What to do:
In the listing that follows, locate the line containing "middle tip: (577, 448)" and the line containing "wrist: (525, 514)". Retype exactly those two lines and every line between them, and nothing more.

Input data:

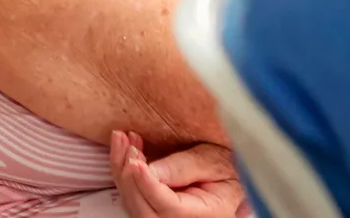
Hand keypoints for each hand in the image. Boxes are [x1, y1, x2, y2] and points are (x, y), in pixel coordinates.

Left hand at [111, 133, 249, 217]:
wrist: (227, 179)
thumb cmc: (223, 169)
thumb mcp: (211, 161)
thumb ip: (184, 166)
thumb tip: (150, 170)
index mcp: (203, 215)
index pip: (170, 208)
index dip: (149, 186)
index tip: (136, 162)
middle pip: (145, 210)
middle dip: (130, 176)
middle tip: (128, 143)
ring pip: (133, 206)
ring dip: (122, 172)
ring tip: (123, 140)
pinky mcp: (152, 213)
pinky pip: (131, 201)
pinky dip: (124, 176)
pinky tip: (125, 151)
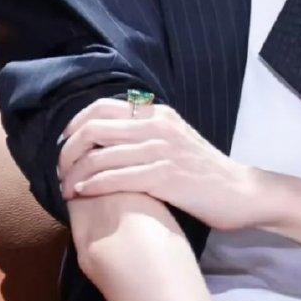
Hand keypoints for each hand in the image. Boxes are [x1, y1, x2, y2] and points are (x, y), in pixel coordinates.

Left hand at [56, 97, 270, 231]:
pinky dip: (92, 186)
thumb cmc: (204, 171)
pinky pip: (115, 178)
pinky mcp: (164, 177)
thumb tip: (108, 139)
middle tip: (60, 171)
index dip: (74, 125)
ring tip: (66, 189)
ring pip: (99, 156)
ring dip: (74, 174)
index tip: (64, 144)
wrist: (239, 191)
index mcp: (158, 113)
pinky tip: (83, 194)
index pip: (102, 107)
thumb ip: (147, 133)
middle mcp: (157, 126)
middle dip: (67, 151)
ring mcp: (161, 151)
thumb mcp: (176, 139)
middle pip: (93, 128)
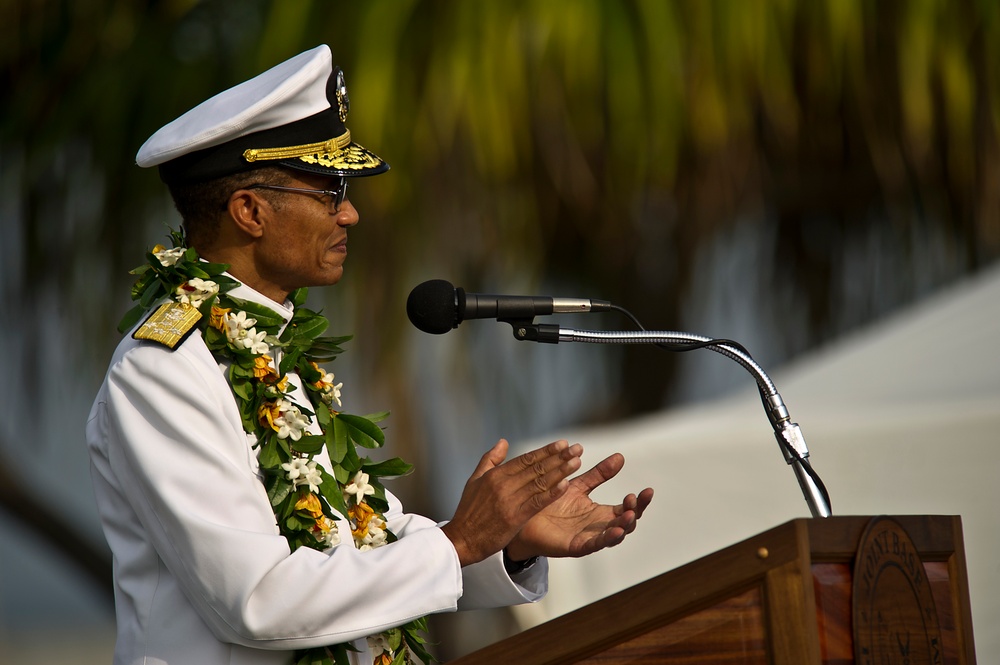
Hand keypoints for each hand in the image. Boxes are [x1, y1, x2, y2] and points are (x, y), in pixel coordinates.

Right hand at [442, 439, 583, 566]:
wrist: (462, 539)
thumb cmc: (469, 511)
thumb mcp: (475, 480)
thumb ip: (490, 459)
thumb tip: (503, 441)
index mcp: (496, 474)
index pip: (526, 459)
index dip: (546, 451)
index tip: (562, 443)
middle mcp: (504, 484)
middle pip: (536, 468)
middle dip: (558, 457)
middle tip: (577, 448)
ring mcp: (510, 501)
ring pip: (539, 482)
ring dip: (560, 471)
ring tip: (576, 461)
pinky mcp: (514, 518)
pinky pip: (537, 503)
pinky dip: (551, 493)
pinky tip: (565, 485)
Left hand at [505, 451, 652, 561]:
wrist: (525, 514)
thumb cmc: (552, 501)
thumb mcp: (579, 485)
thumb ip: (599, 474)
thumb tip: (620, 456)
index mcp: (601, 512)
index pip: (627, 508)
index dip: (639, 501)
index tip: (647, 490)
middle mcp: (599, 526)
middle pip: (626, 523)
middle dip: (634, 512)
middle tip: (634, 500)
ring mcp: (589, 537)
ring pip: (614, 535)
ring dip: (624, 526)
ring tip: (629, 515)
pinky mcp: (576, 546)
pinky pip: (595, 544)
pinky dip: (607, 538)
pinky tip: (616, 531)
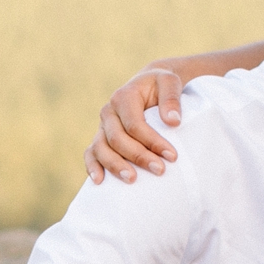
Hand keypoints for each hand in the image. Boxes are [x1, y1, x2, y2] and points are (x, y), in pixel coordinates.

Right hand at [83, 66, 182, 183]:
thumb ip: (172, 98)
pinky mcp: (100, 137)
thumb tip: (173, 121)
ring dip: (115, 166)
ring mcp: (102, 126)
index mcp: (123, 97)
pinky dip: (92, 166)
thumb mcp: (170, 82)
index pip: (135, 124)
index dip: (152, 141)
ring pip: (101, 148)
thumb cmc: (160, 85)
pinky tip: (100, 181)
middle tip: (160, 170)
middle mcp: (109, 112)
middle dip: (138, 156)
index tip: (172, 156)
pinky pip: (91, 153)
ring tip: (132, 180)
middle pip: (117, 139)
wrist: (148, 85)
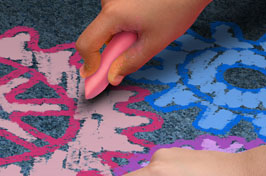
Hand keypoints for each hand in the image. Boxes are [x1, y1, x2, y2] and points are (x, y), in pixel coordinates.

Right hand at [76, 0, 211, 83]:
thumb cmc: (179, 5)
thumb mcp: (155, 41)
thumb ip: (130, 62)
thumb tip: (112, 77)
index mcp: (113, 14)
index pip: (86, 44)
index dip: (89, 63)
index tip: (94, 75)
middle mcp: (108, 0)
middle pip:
==
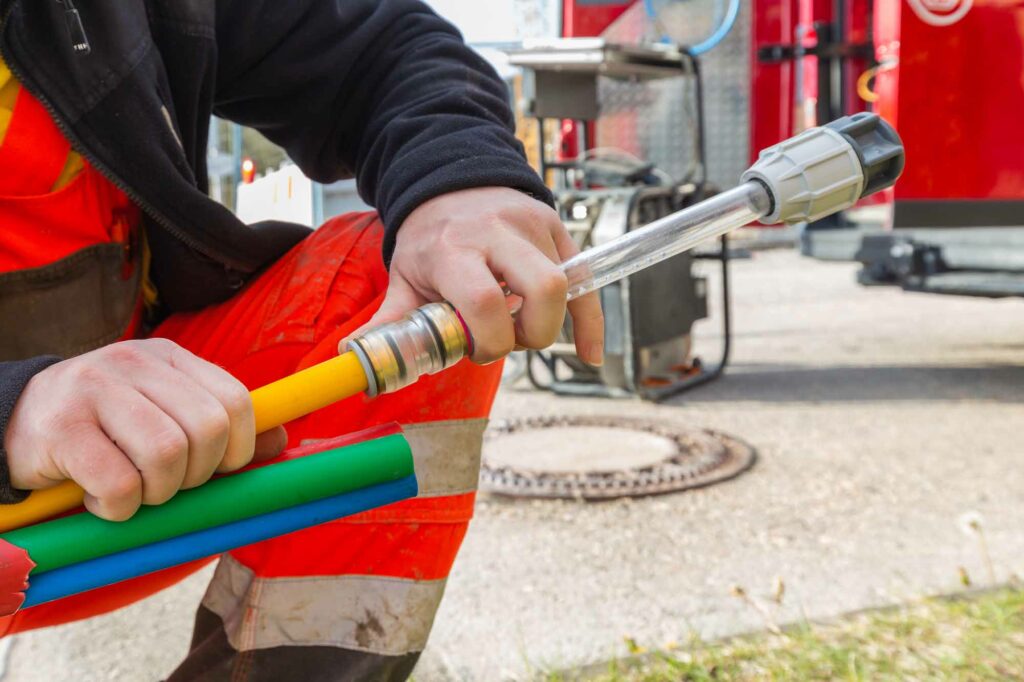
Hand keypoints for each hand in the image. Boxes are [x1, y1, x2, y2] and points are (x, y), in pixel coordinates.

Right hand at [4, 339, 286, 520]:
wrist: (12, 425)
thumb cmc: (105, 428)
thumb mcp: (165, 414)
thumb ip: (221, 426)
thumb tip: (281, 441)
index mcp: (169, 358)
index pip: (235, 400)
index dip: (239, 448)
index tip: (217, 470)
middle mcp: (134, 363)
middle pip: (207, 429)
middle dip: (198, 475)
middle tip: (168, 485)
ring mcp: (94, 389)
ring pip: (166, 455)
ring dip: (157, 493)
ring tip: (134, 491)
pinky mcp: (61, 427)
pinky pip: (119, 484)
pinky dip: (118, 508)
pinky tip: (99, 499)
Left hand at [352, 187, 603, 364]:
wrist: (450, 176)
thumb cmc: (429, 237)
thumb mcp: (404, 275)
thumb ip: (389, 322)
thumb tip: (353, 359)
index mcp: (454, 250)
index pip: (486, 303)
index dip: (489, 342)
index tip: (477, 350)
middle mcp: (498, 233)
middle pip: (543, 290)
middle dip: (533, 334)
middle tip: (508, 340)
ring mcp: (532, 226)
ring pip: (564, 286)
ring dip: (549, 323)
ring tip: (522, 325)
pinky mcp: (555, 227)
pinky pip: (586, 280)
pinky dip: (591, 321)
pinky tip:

Written answer:
middle tip: (577, 448)
ring mcp: (510, 501)
ring pip: (539, 482)
ring dip: (560, 471)
ring tip: (576, 461)
pinky mcp: (514, 518)
pinky pip: (537, 503)
pinky dip: (551, 493)
pinky tip: (565, 485)
Left hand at [505, 451, 652, 561]:
wrist: (525, 514)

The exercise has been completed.